BOOKS 17: CLAUDE LÉVI-STRAUSS'S TRISTES TROPIQUES
WITH DENIS HOLLIER
Claude Lévi-Strauss Tristes Tropiques is one of the great books of the 20th century: intellectually bold, morally capacious, and it aims to understand nothing less than the elemental workings of the human mind. Ostensibly a travelogue and ethnographic account of a European's fieldwork among indigenous people in mid-20th century Brazil, it is a work of impassioned curiosity and, even though it's a pessimistic diagnosis of the damage humans (especially Europeans) have inflicted on the planet, it's brimming with hope.
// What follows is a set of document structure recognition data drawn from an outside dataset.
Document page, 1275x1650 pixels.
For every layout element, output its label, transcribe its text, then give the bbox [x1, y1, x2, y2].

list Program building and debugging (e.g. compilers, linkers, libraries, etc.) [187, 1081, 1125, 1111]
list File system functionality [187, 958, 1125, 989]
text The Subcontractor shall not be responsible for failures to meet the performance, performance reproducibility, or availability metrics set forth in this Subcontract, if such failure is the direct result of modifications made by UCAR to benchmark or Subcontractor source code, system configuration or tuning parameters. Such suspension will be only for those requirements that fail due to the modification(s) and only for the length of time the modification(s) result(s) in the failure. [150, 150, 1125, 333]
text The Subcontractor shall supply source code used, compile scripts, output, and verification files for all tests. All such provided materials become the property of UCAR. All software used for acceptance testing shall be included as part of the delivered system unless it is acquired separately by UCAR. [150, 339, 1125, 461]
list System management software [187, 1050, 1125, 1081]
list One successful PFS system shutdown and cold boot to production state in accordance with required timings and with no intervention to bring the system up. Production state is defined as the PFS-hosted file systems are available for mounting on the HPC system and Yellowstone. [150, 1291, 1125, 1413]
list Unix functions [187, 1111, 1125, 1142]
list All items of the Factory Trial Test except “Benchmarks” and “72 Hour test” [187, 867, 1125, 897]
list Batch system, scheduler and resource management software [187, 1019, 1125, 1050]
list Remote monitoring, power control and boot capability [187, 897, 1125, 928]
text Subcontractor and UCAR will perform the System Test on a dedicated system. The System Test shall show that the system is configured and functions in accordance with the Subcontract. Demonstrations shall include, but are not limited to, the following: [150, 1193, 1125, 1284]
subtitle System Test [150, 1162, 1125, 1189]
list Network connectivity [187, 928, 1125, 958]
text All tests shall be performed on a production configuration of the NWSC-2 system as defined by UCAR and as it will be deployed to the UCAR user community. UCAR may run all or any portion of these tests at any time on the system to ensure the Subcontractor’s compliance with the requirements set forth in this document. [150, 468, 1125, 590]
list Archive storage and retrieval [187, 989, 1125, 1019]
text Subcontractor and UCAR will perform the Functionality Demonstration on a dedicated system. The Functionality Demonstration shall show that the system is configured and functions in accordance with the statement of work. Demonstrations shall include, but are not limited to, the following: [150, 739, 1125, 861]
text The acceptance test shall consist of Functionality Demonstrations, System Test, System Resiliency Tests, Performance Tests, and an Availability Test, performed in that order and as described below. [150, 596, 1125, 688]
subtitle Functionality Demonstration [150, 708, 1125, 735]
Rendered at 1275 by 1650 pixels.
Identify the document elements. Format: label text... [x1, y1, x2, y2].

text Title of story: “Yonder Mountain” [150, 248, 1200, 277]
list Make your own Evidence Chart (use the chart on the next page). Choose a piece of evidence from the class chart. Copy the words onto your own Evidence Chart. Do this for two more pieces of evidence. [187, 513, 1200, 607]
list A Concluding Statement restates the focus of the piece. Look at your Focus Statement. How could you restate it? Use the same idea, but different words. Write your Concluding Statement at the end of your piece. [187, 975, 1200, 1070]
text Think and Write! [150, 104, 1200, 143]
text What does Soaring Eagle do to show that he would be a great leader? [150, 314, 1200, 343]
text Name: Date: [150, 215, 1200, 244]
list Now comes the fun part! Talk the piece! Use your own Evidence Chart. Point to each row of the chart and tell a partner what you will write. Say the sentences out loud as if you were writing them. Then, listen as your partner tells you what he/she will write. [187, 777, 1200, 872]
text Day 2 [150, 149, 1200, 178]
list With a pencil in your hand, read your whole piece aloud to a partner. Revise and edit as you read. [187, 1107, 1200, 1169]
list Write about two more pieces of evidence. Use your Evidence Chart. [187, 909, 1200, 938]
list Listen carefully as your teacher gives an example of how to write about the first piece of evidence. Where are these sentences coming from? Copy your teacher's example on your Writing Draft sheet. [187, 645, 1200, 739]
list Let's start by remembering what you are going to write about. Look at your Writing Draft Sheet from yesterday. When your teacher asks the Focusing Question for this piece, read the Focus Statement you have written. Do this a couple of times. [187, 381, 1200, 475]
The hope to grasp the essence of who we are and we continue to be below the threshold of thinking and above society: call it beauty, call it wisdom, call it human.
Claude Lévi-Strauss invented the field of structural anthropology. In the 1930s he set out to Brazil and studied the indigenous cultures there. Guided by his three deities of Freud, Marx, and geology (all examining the substrata of our existence), he found that human beings make sense of their place in the world - whether they are Parisian living in mid-20th century Europe or indigenous nomadic tribes in the plains and rain forests of South America - through myths that follow certain patterns. What he wrote is a reflection on the devastation Europe wreaked around the world, and whether by studying and thinking with indigenous cultures, we may locate a position from which to think about our own situation in an increasingly overpopulated world.
For Lévi-Strauss myths are not fairytales or children's stories to delight or frighten us. Myths are the deeper patterns by which we make sense of our existence. They are different in all cultures but have underlying shared and universal structures. By recognizing how other cultures make sense of their place in the world, we learn that we, too, rely on similar patterns to make sense of ours. He has startling things to say in this book, for instance that freedom is neither a legal invention nor a philosophical conquest, but deeply linked to the material conditions of a given human's life on earth.
I spoke with Denis Hollier, an expert of French literature, philosophy and culture, about Lévi- Strauss’s radical reinterpretation of what constitutes a culture, about his pessimism, about his relation to academic philosophy, existentialism and deconstruction, and about what we may learn from this giant of a mind who shaped thinkers in all disciplines.